(Page images and extracted text)
Content starts

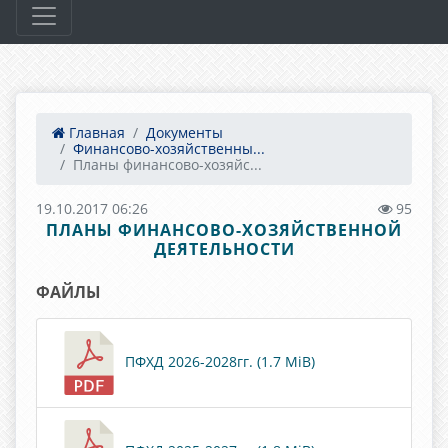
Главная
Документы
Финансово-хозяйственны...
Планы финансово-хозяйс...
19.10.2017 06:26
95
ПЛАНЫ ФИНАНСОВО-ХОЗЯЙСТВЕННОЙ
ДЕЯТЕЛЬНОСТИ
ФАЙЛЫ
ПФХД 2026-2028гг. (1.7 MiB)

Content ends

- [What the task requires] In the entries above, substitute "Материалы" for "Документы" and keep every other line unchanged. Omit the pictures from your answer.

- [Task response]
Главная
Материалы
Финансово-хозяйственны...
Планы финансово-хозяйс...
19.10.2017 06:26
95
ПЛАНЫ ФИНАНСОВО-ХОЗЯЙСТВЕННОЙ
ДЕЯТЕЛЬНОСТИ
ФАЙЛЫ
ПФХД 2026-2028гг. (1.7 MiB)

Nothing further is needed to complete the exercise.